== Lesetext
STANDARD: "Nur ein Depp würde dieses Buch nicht kaufen" heißt die Zusammenfassung Ihrer 30-jährigen Arbeit auf dem Gebiet der Schimpfforschung. In welche Kategorie fällt denn diese Art der Beschimpfung?

Havryliv: Das ist eine bedingte Beschimpfung. Sie funktioniert ähnlich wie die häufigere Form der bedingten Drohung, mit der wir eine Person zu einer Tat bewegen wollen, also zum Beispiel "Schleich dich, sonst leg ich dir eine auf". Im Buchtitel finden sich schon ein paar der vielen Funktionen von Schimpfwörtern: Er ist scherzhaft gemeint, soll aber auch motivieren – das Buch zu kaufen – und natürlich in ausdrucksstarker Weise hervorheben, dass es sich wirklich lohnt. Es schwingt aber auch eine selbstdarstellende Funktion mit: Wenn die Autorin schon Schimpfwörter erforscht, möchte sie damit auch im Buchtitel angeben.
====
== Extrahierte Informationen
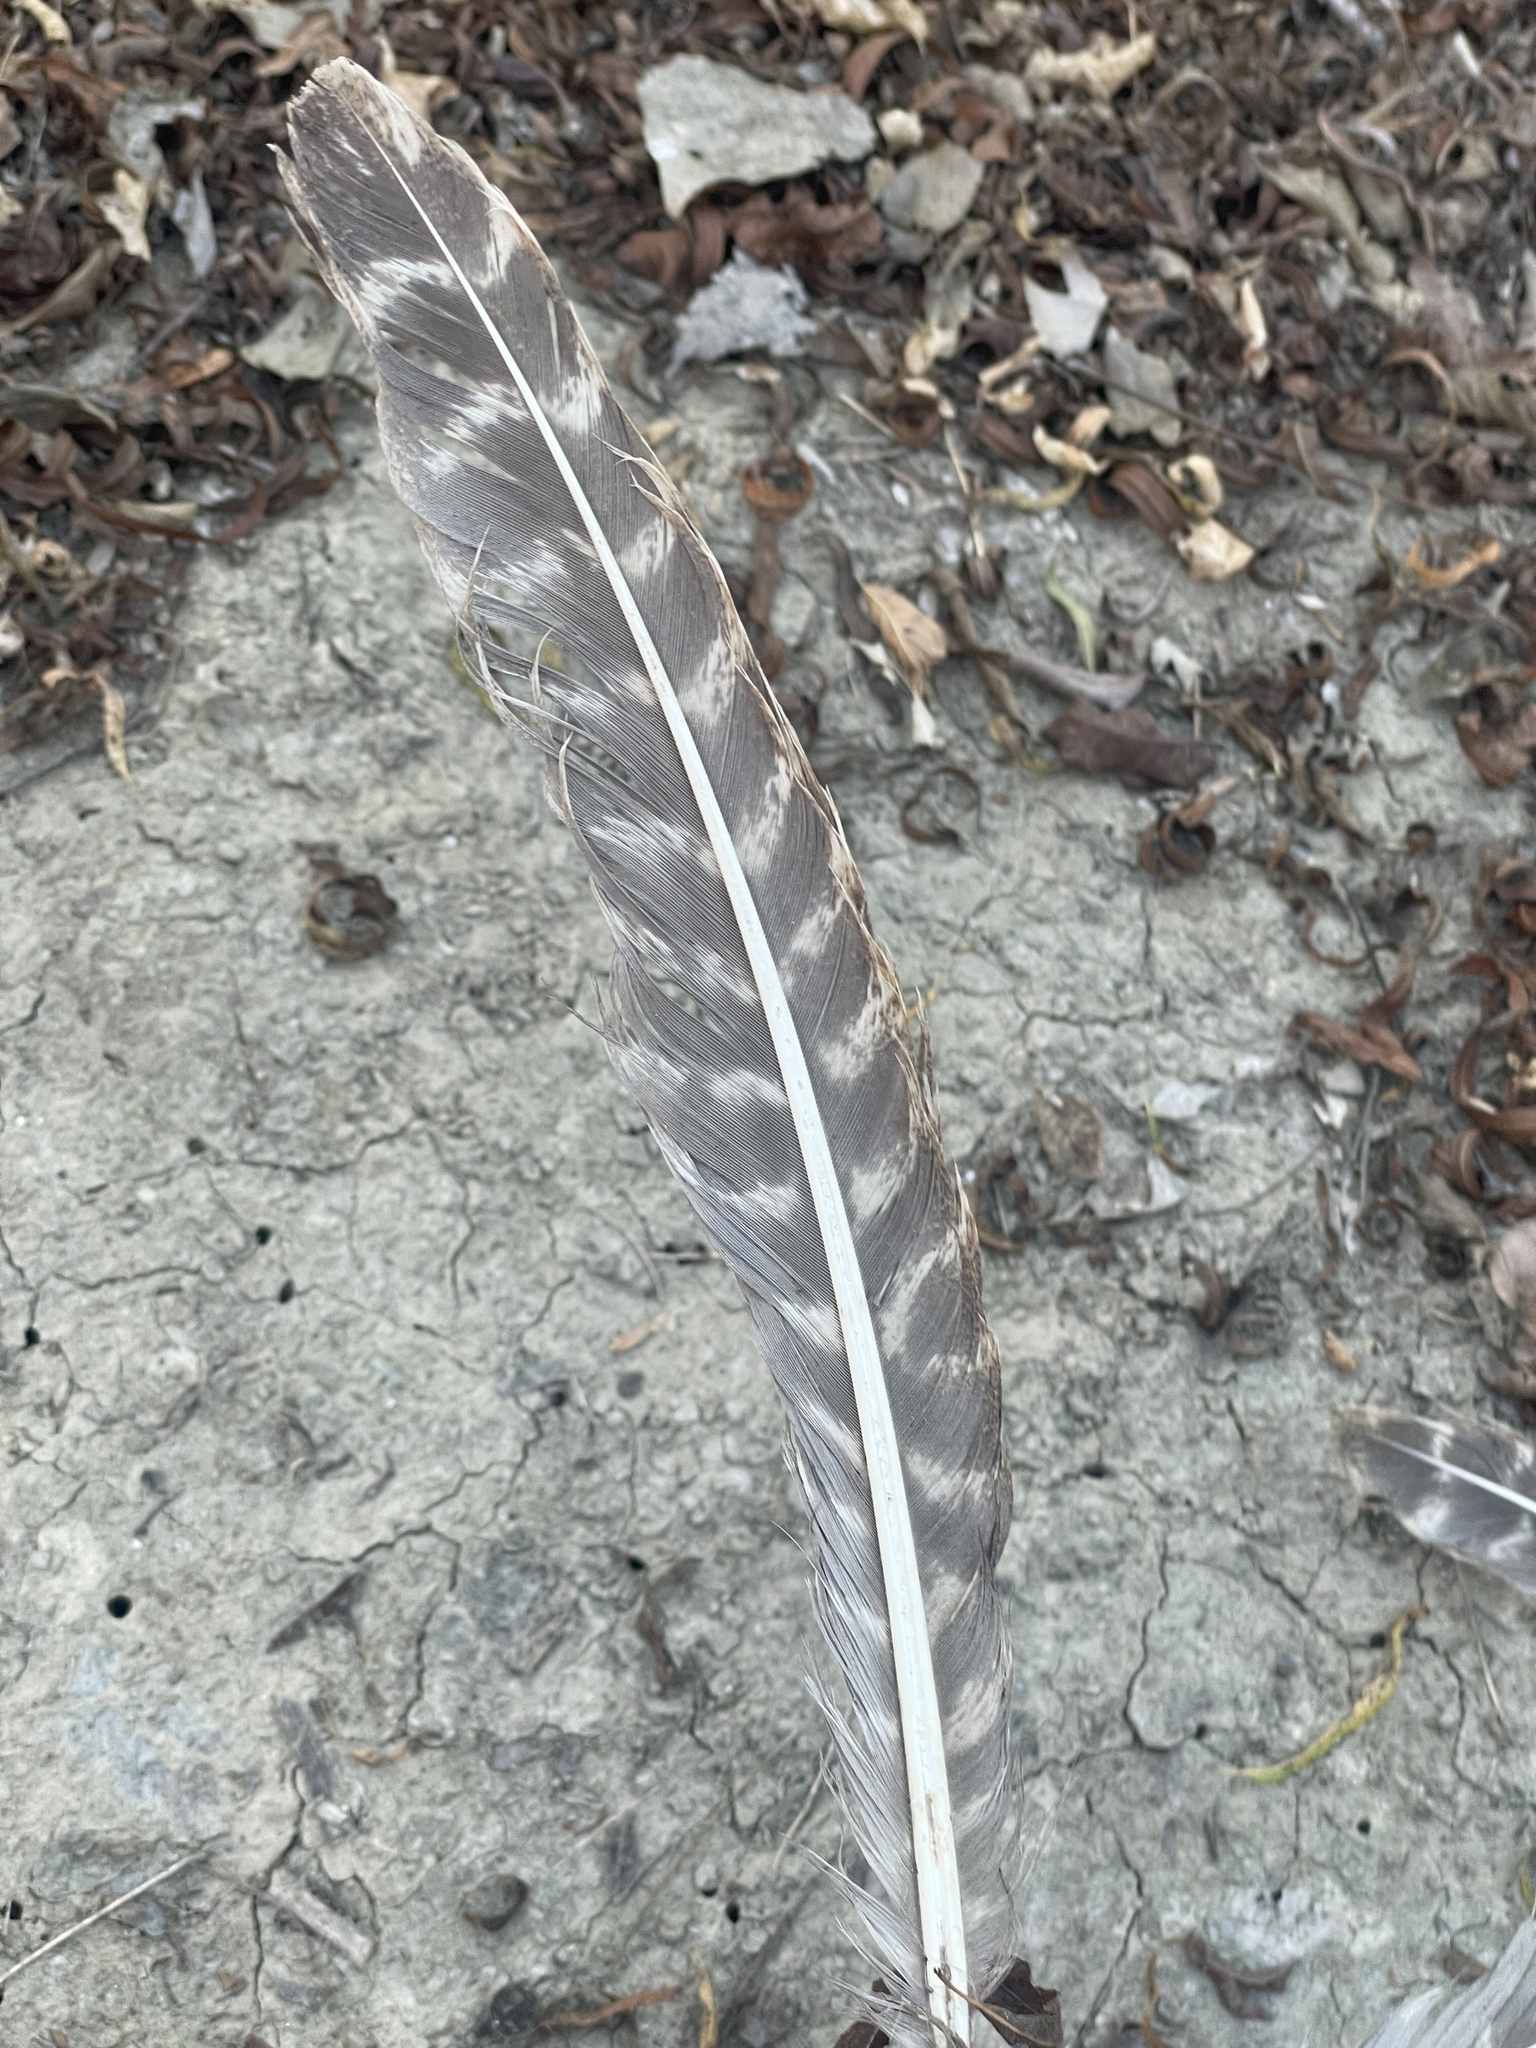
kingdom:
====
== Extrahierte Informationen
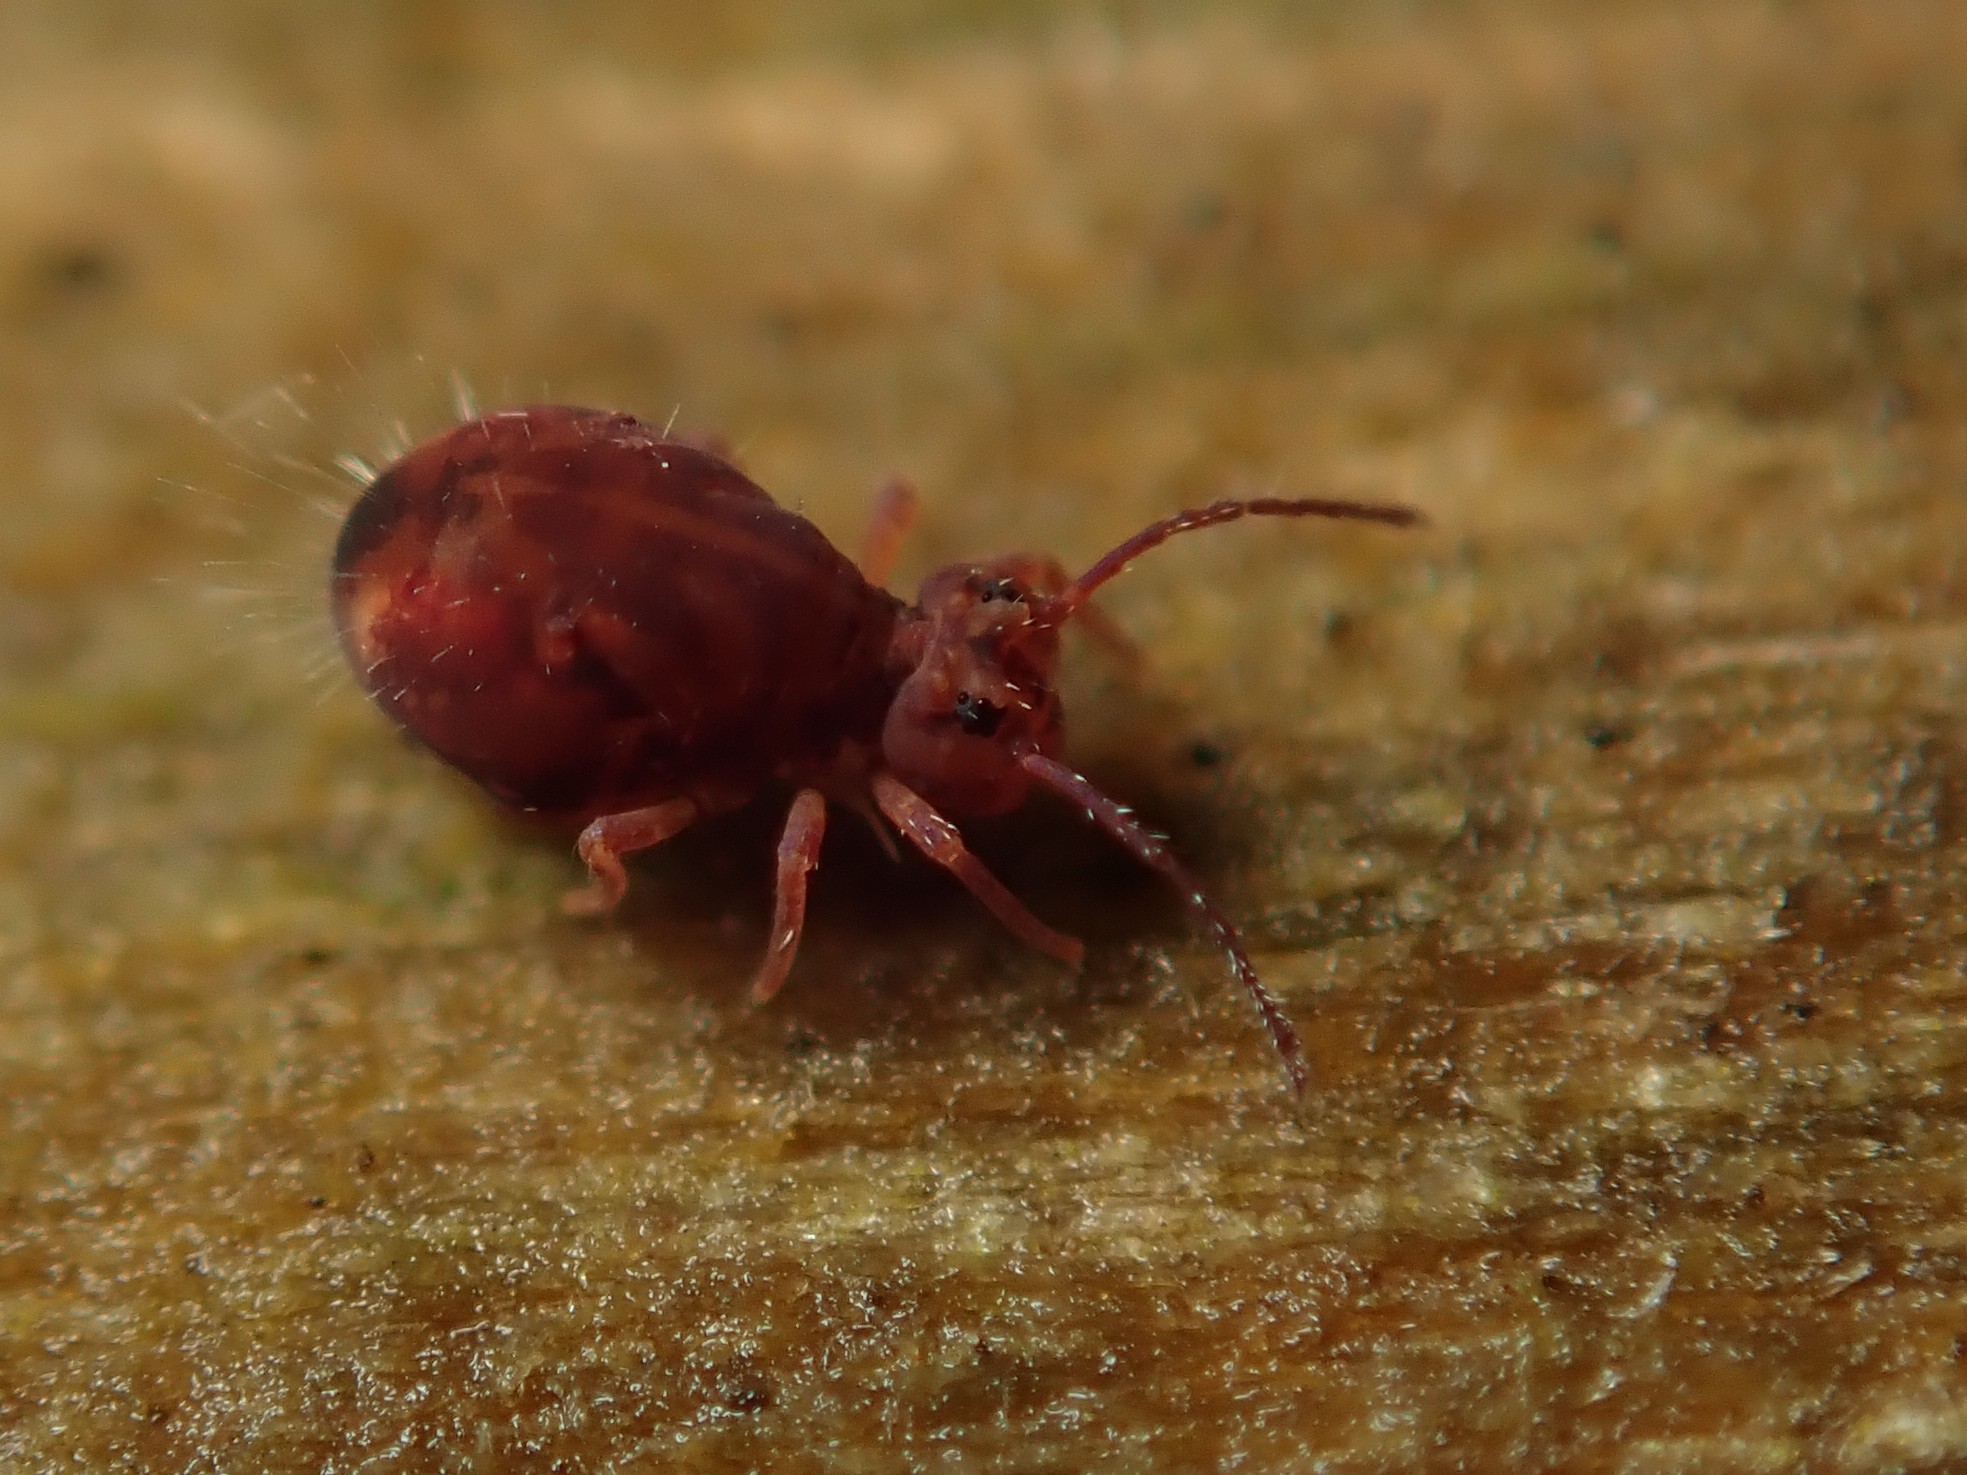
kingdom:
====
- **Anforderungen**:
1. Welcher Kategorie ordnet Havryliv im Interview zur Schimpfforschung die Beschimpfung aus dem Buchtitel zu?
2. Nenne sämtliche Funktionen von Schimpfwörtern, die sich laut dem Interview zur Schimpfforschung im Buchtitel finden.
3. Führe das Interview zur Schimpfforschung im Anschluss an seinen letzten Satz weiter.
Die Datensätze stammen aus einer anderen Quelle.

- **Gelöste Aufgaben**:
1. Es ist eine bedingte Beschimpfung.

2.
- scherzhaft gemeint
- motivieren, das Buch zu kaufen
- in ausdrucksstarker Weise hervorheben, dass es sich wirklich lohnt
- selbstdarstellende Funktion

3.
STANDARD: Sie haben herausgefunden, dass nur ein Drittel der Beschimpfungen direkt ausgeteilt wird, der Rest erfolgt hinterrücks oder in Gedanken. Was sagt denn das aus?

Havryliv: Ich konnte fast 20 Funktionen des Schimpfens finden. Die wichtigste ist die kathartische Funktion, also das Abreagieren von negativen Emotionen. Wir spüren alle, dass es befreiend ist. Hinter den meisten Beschimpfungen, Flüchen und Verwünschungen steckt nicht die Absicht, jemanden direkt zu beleidigen oder zu kränken. So wie bei der korporativen Funktion. Wenn ich sage: "Unser Chef ist ein Idiot", will ich ihn nicht beleidigen, sondern Zusammenhalt signalisieren. Zugleich reagieren wir unseren Frust ab, das schweißt zusammen und tröstet.

STANDARD: Jetzt haben wir schon ein paar Evergreens unter den Schimpfwörtern gehört. Was fällt den Menschen denn am häufigsten in der Wut ein?

Havryliv: Trottel, Arschloch, Vollidiot, Depp, Sau, Wichser gehören zu den Top Ten. "Scheiße" als Fluch ist auch unschlagbar. Da gab es in den letzten 20 Jahren kaum Veränderung.

STANDARD: Gerade auf Kinder üben Schimpfwörter eine magische Anziehungskraft aus. Was ist daran so faszinierend?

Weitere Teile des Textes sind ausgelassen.